#### [Exercise objective]
Your task is to write out exactly the lines from the line containing "Der Arzt Dr." through the end of the records, inclusive at both ends.

***** Listed records

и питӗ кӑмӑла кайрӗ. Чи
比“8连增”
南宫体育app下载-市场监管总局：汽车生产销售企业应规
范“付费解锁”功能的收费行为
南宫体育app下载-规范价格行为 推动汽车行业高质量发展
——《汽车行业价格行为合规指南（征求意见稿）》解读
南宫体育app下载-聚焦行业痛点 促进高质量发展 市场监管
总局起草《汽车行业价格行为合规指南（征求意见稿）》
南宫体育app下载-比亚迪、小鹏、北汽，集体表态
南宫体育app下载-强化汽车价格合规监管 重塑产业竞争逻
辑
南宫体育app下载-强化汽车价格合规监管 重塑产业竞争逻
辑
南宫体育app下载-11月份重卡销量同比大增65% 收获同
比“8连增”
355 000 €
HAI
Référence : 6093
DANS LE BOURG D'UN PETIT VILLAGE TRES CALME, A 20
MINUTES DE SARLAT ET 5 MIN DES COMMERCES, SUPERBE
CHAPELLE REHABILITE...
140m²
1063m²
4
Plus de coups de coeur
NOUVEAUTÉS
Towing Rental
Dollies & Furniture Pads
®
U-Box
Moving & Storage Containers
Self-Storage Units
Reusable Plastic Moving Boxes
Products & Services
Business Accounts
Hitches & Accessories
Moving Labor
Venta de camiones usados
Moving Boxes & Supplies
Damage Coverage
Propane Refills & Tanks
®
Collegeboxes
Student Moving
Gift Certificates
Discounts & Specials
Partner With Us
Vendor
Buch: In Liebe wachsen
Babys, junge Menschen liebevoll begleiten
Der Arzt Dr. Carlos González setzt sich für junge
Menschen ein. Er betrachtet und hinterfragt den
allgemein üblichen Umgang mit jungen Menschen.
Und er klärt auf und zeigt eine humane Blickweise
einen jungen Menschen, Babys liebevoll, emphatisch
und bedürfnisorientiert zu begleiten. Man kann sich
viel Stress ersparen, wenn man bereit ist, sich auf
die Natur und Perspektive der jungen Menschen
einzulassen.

**********

#### [Response area]
Der Arzt Dr. Carlos González setzt sich für junge
Menschen ein. Er betrachtet und hinterfragt den
allgemein üblichen Umgang mit jungen Menschen.
Und er klärt auf und zeigt eine humane Blickweise
einen jungen Menschen, Babys liebevoll, emphatisch
und bedürfnisorientiert zu begleiten. Man kann sich
viel Stress ersparen, wenn man bereit ist, sich auf
die Natur und Perspektive der jungen Menschen
einzulassen.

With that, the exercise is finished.